Besides, dragons aren't in human suits, they're much worse. We do have an Enemy and we can't kill him. Do I pray for him? I know some do. But do I? That's a completely different question. I'll ponder that at some point.
I guess that makes me a pacifist then. Those people who are murdering babies in the womb and then dismembering them and selling their body parts so they can get cars out of the deal are my brethren. They're in need of saving just as much as me. So's the kid who molested me. He needs saving too. Prayer does work, clinics have closed and hearts have been opened. Abortion was already being attacked on a massive level before these videos.
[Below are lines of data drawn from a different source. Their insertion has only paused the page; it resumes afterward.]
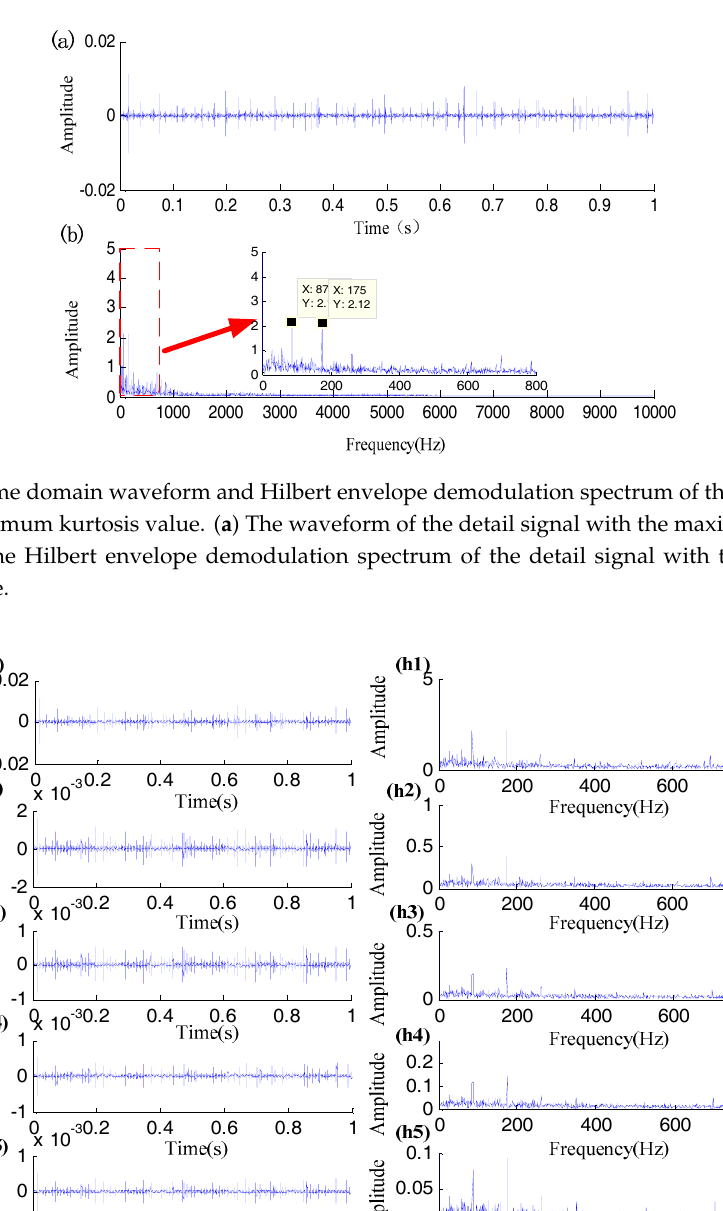
Figure 12. Time domain waveform and Hilbert envelope demodulation spectrum of the detail signal with the maximum kurtosis value. (a) The waveform of the detail signal with the maximum kurtosis value. (b) The Hilbert envelope demodulation spectrum of the detail signal with the maximum kurtosis value.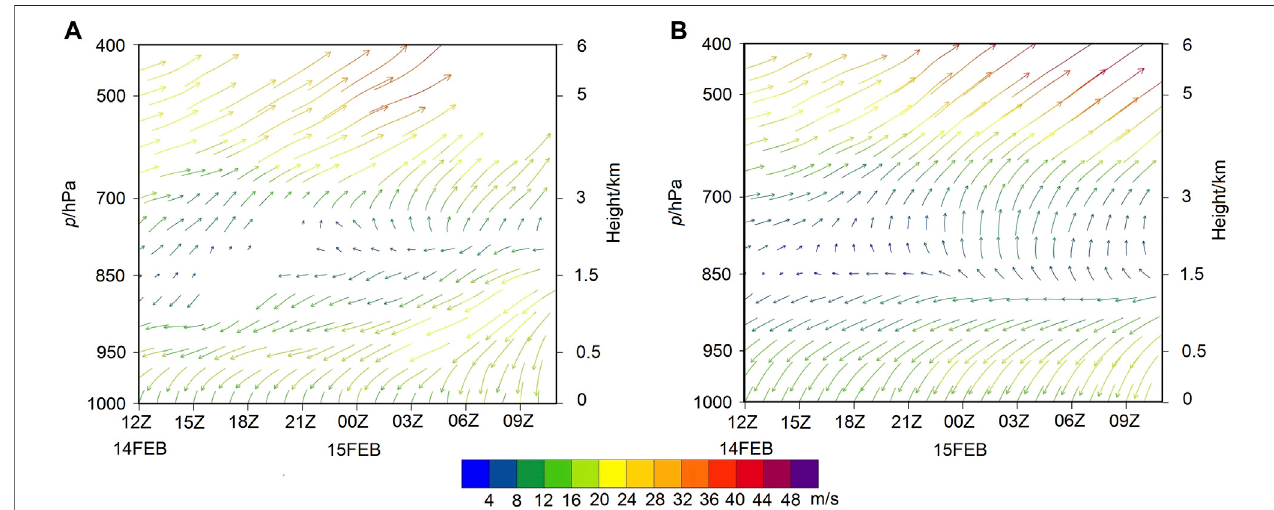
FIGURE 6 | Radar wind fi eld (A) and simulated wind fi eld (B) in Shenyang during the snowfall period from 0:00 on Day 1 to 0:00 on Day 2.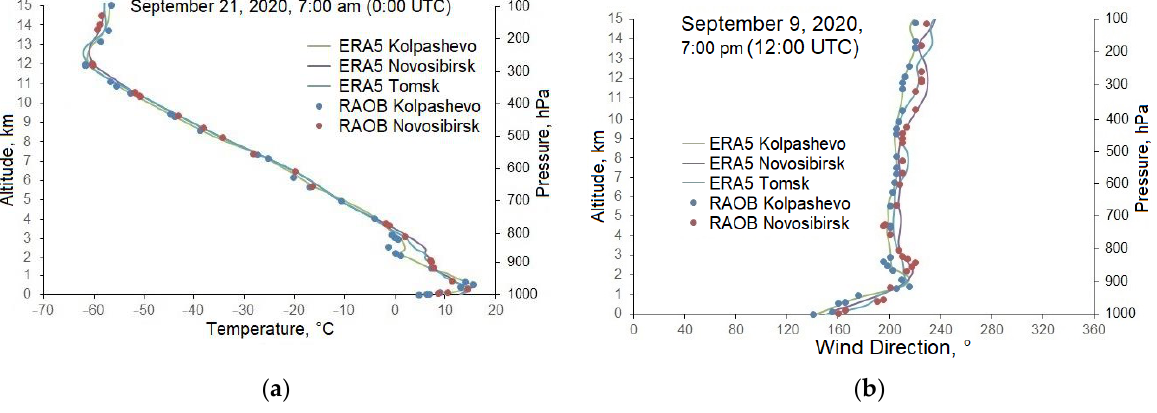
Figure 4. Vertical profiles of temperature ( a ) and wind direction ( b ) from data of the radiosonde observations (RAOB) and reanalysis (ERA5) for the Kolpashevo, Novosibirsk and Tomsk coordinates.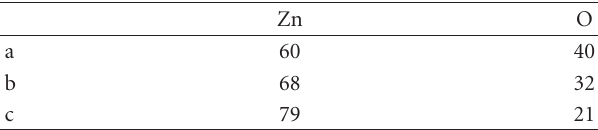
a ZnO electrode at the cathodic peak potential for 17 hrs.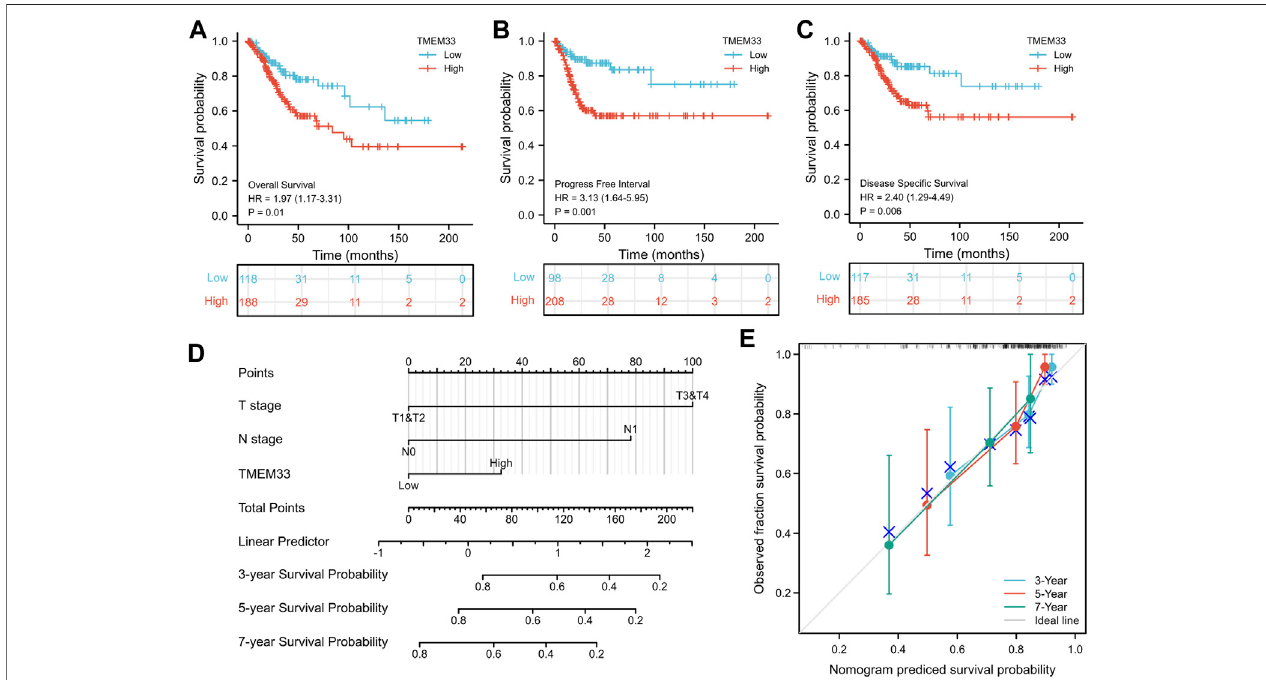
FIGURE 2 | Prognostic value of TMEM33 in CESC based on the TCGA database. Kaplan-Meier analysis comparing overall survival (A) , progression-free interval (B) ,anddisease-speci fi csurvival (C) betweenlow-andhigh-TMEM33expressiongroups. (D) Anomogramforpredictingprobabilityofpatientswith3-, fi ve-and7-years overall survival. (E) Calibration plots validating the ef fi ciency of nomograms for overall survival.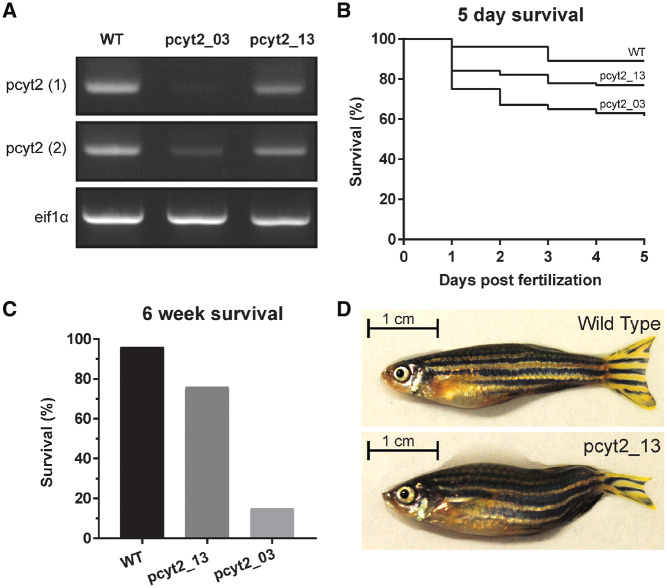

CRISPR zebrafish PCYT2 model. Two transgenic zebrafish lines were created by knocking out the third (pcyt2_03) and final 13th exon (pcyt2_13), respectively. (A) Complementary DNA expression analysis of pcyt2 using two primer sets in wild-type (WT), pcyt2_03 and pcyt2_13 showing low/absent pcyt2 expression in pcyt2_03 and moderately reduced pcyt2 expression in pcyt2_13. eif1α was used as loading control. (B) Kaplan-Meier plot for the survival of the first 5 days post-fertilization, significance was calculated using the log rank and Wilcoxon test [χ2 for equivalence of death rates: wild-type versus pcyt2_03 = 21.440258 (P < 0.0001), wild-type versus pcyt2_13 = 6.497151 (P = 0.0108) and pcyt2_03 versus pcyt2_13 = 4.700852 (P = 0.0301)]. (C) Survival at 6 weeks post-fertilization for wild-type, exon 3 and exon 13 deletion showing a significantly higher survival for the exon 13 deletion mutant, significance calculated via fisher exact test (P < 0.001). (D) The pcyt2_13 line compared with the wild-type at 6 weeks of age showing smaller overall size and abnormal tail-fin morphology.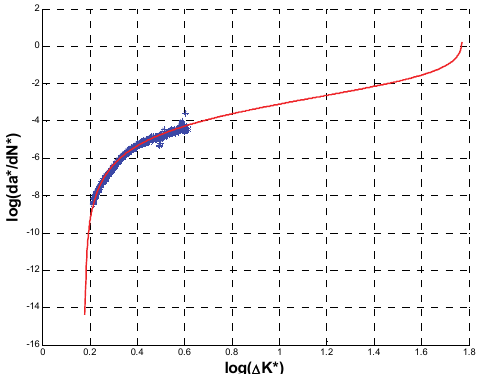
Figure 6: Representation of the normalized experimental data and fitting obtained.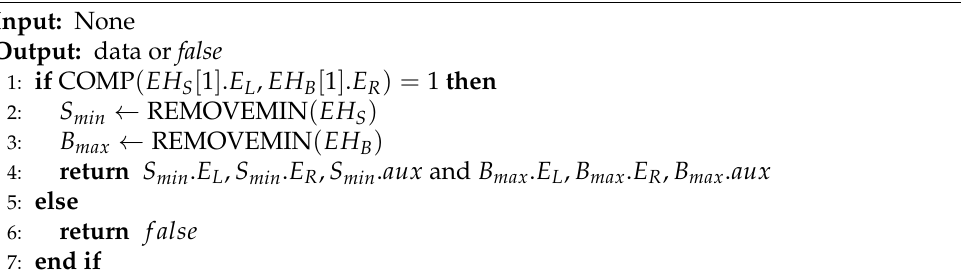
Algorithm 6 MATCHING procedure to check for possible match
I'll do what I can to make sure it ends and help those who have suffered from it, regardless of the blood. It wasn't too long ago that I wanted blood on my hands too, so it's not like I can judge.
Yup, that makes me a pacifist. Heh, my mom's gonna kill me. The irony of that previous statement is not lost on me, either. Good thing I'm twenty seven, long out of the womb, so now it counts as a murder in this barbaric nation. Now please excuse me, my wonderful son is awake and wants to munch on my prayer rope. If anyone's looking for a toy for their children Eastern Christian prayer ropes make the best toys. They're nice and soft with a tassel that you can use to tickle your child's nose. Micah adores it.